Closed Loop Sexuality & Solipsism
When we enter into these sorts of self-produced truth structures we enter into a sort of solipsistic framework. Solipsism is a logical conundrum that covers the idea that “only I can know that I exist.” It spills out of Cartesian “I think, therefore I am” ideologies, and really took off as existentialism began to develop. The application of solipsism in this case is from the standpoint of moral and/or truth construction. This, in and of itself, is a lengthy topic that dives into the realm of post-truth and “my own truth” at length. These are messy arguments to enter into, and cases such as Oldboy challenge this narrative of self-constructed values, while not necessarily giving a clear answer for an alternative. We all feel icky about the whole situation, but, at the end of the day, why?

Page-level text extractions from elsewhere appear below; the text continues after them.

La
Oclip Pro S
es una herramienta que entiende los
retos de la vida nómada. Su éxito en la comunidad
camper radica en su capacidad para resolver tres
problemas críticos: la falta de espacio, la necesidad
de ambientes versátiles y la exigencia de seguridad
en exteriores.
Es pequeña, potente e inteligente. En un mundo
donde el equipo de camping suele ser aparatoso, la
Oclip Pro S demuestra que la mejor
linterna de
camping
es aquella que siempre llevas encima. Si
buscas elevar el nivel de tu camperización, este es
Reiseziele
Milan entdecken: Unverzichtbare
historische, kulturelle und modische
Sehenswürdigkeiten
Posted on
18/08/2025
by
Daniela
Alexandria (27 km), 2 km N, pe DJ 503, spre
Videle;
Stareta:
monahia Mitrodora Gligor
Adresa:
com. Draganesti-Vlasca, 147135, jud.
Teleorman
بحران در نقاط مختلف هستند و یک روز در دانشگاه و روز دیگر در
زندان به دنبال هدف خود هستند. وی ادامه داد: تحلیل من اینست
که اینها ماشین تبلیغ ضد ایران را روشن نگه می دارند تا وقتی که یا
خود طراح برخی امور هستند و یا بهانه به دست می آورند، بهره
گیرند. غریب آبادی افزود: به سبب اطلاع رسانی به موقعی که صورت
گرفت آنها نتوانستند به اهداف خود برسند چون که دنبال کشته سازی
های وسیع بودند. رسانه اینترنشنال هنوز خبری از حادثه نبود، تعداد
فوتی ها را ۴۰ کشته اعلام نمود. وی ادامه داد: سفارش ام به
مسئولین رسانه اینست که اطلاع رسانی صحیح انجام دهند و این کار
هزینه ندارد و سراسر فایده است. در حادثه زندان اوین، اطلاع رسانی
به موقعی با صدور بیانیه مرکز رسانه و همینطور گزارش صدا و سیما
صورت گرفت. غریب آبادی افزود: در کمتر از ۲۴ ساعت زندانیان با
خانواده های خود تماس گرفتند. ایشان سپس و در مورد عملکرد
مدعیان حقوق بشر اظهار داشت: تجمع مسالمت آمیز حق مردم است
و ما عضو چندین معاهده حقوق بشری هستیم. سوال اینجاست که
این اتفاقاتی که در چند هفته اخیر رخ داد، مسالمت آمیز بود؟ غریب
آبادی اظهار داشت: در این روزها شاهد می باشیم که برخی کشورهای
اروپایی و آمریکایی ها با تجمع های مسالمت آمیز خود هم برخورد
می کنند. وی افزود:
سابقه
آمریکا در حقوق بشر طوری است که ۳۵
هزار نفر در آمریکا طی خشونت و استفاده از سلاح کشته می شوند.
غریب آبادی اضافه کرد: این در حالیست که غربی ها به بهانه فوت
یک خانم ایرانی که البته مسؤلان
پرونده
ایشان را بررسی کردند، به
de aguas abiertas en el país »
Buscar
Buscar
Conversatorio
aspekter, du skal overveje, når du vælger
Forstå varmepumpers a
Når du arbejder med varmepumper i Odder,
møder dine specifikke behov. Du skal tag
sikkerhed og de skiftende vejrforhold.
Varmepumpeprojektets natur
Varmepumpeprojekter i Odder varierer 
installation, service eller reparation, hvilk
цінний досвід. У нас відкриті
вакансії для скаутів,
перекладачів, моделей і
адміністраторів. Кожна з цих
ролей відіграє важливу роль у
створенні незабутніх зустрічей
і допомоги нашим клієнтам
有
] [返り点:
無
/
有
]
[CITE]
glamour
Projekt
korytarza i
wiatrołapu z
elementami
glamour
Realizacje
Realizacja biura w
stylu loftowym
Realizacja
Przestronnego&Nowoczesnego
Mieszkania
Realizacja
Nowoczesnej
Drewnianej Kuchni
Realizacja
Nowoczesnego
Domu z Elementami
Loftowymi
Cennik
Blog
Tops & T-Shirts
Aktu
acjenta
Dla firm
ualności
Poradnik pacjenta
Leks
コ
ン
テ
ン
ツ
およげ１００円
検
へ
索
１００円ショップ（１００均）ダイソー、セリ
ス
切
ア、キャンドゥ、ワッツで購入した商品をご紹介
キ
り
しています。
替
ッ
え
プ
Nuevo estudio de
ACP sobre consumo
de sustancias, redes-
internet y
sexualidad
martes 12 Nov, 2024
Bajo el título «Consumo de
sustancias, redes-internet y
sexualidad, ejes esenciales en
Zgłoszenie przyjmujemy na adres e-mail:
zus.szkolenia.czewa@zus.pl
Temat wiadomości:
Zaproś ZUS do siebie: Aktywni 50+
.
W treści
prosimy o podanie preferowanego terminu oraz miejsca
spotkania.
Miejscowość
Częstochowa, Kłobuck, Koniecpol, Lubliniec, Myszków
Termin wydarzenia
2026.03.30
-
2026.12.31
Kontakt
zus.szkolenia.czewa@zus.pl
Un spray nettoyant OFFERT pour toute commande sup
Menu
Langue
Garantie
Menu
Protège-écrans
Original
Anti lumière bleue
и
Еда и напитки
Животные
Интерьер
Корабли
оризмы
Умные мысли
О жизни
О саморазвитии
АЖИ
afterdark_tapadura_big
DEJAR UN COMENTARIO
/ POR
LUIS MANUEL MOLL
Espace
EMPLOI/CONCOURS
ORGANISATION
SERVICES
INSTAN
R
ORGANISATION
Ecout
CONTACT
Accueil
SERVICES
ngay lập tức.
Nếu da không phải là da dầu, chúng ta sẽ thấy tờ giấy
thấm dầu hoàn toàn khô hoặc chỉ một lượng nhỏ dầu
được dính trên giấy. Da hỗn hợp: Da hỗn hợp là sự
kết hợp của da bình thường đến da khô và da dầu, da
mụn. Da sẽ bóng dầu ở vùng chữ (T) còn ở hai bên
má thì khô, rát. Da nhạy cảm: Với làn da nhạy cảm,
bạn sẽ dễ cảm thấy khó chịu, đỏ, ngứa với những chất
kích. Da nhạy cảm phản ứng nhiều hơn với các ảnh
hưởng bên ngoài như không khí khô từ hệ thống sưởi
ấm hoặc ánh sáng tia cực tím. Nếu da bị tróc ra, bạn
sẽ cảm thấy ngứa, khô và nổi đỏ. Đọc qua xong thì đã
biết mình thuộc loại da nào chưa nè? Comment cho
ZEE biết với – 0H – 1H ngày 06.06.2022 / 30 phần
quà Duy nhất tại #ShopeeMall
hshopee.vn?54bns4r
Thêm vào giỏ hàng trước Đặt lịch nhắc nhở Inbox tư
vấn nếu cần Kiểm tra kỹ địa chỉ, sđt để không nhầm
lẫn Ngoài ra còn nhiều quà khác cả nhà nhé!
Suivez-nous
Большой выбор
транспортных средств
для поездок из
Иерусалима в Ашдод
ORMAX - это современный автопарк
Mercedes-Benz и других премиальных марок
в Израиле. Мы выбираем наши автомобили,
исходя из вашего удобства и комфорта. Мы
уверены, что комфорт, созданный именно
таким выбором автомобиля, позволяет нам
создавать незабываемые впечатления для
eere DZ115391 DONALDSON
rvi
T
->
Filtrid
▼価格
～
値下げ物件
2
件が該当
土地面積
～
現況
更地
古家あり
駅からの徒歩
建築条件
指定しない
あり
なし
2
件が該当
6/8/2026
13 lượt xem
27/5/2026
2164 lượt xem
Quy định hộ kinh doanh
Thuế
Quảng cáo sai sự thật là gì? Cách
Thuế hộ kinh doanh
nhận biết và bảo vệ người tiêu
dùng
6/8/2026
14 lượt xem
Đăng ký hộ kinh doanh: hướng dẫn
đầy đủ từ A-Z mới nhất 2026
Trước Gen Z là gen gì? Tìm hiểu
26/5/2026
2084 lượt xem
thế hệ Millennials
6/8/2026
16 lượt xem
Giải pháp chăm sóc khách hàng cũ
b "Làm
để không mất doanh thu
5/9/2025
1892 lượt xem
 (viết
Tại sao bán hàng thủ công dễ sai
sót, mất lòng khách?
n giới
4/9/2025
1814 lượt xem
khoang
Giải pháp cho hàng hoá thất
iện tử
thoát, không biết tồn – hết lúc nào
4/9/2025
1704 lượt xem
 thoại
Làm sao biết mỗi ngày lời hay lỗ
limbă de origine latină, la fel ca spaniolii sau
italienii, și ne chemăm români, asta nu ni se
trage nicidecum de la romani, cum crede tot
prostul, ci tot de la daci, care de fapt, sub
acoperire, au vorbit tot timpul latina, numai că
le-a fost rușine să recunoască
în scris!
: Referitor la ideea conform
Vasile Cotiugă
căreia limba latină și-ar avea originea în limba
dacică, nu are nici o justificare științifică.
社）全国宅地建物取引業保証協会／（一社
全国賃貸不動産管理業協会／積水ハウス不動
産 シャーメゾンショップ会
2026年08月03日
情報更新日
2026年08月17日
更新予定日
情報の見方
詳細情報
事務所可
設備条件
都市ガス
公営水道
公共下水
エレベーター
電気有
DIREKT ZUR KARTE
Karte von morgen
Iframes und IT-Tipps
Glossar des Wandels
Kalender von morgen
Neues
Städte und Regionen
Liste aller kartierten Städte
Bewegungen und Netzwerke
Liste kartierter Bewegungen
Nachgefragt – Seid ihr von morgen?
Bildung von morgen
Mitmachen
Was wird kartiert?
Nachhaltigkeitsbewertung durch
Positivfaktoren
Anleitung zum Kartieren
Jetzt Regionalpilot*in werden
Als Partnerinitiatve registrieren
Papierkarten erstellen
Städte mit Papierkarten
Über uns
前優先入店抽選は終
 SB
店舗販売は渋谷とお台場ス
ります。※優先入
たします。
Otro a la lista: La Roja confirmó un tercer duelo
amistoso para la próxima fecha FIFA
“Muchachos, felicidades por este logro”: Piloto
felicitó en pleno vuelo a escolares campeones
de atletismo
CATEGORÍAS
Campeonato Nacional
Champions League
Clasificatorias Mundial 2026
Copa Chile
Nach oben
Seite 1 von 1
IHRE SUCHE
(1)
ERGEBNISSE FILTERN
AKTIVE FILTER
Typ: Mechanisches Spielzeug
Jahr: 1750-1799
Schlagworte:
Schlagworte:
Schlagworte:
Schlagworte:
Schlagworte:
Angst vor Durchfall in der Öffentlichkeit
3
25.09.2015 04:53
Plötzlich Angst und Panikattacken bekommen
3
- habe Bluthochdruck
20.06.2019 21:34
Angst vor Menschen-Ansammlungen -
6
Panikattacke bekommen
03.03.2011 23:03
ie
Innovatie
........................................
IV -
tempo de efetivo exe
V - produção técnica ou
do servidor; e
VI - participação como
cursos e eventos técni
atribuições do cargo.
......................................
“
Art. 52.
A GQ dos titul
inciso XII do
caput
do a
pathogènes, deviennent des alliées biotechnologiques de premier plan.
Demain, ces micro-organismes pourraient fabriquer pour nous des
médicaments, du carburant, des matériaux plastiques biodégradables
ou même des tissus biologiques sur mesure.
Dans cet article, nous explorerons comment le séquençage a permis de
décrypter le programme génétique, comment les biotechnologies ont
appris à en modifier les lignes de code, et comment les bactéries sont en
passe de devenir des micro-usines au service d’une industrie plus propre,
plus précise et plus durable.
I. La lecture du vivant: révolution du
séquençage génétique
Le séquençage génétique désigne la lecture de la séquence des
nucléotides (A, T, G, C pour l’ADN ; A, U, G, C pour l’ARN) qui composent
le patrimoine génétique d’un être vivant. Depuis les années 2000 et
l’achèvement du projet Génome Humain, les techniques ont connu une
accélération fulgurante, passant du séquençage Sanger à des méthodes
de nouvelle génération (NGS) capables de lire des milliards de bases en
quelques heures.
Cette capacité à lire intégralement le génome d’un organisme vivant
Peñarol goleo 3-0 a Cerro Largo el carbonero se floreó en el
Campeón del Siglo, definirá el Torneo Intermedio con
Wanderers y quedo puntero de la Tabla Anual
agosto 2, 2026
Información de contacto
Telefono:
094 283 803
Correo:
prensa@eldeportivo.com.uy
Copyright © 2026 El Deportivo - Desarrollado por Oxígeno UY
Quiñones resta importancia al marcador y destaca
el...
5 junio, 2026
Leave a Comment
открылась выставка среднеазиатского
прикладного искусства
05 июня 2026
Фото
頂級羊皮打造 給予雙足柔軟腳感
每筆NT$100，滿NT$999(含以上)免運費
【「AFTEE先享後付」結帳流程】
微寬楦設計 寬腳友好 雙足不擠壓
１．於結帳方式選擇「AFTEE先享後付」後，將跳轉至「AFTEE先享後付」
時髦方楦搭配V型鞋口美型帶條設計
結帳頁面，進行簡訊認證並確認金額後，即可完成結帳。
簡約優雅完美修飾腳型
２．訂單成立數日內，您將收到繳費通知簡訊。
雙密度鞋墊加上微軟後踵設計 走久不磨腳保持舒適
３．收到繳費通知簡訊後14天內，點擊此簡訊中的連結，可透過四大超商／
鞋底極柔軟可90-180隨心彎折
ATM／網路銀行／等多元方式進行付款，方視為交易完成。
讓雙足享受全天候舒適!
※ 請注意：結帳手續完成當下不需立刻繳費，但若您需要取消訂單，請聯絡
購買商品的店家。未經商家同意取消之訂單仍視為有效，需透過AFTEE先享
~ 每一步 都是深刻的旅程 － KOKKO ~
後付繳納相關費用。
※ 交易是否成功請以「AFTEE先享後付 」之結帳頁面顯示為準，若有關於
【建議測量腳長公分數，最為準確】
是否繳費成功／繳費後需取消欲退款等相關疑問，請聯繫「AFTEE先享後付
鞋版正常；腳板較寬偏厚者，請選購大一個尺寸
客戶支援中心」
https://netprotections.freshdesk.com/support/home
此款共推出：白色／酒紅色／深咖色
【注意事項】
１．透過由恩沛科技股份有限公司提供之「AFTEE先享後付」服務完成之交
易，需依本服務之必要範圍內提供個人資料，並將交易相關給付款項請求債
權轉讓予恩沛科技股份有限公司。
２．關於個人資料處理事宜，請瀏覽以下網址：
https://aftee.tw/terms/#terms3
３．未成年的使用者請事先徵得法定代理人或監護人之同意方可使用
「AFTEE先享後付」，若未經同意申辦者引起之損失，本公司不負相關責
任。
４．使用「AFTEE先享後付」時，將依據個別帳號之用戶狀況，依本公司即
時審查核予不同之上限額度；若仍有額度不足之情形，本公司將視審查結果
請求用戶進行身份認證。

As Christians we can begin to answer this in the context of what we build our ideas of truth off of — a transcendent (and imminent) God who is, by his very nature, truth itself. What this means is that, as Christians, we believe in capital “T” truth and know exactly why this brokenness pulls us away from what is good. This all plays out in a rather fascinating sexual/love metaphor in Oldboy.
Incest is nothing new to the ancient tragic stories. Where this changes in Oldboy is that Lee, the story’s antagonist, decontextualizes his sister from moral norms and recontextualizes her as someone whom he deeply loves. Sister becomes just another word, and he validates their relationship as transcendent of these sorts of fetters in and of itself. This is the ultimate danger of solipsism — that important and legitimate norms are simply brushed aside as mere abstractions that do not apply if you place a different abstraction as higher (you could read idol for abstraction if you wish, they are simply no longer carved but have become verbal & written symbols of that which we mistakenly replace THE transcendent one with).
Lee’s (and eventually Oh Dae-Su’s) choice is to misunderstand a holistic view of love, by placing two singular aspects together and ignoring the rest (those being the love of family and the connection between love and sex). Even this view of sex is extremely limited (as is Oh Dae-Su and Mi-Do’s) to passion and pleasure. There are much more devoted thinkers than myself who have elaborated on what a holistic sexual relationship is, and I would recommend seeking them out for a clearer picture. The whole point of this is merely to point out the destructiveness of distilling something into its components, choosing a few of those components to embrace, and pretending that the remainder of the whole will be unaffected/ing. In the case of incest we literally see a procreative act turn into something destructive — at the genetic level and looking at the broader sense of marriage as a form of community building and expanding. This is the very same danger of equating and substituting truths for Truth.
“No tree can grow to Heaven unless its roots reach down to Hell.” – Carl Jung
Oldboy certainly reaches down into the pits of Hell, and it would be quite easy to become trapped there after watching this film. In the same respect, to be able to enter into this, to explore the truth behind our more malevolent selves (because, if we are honest, we can easily see our own reflections within this film), there is wisdom to be gained.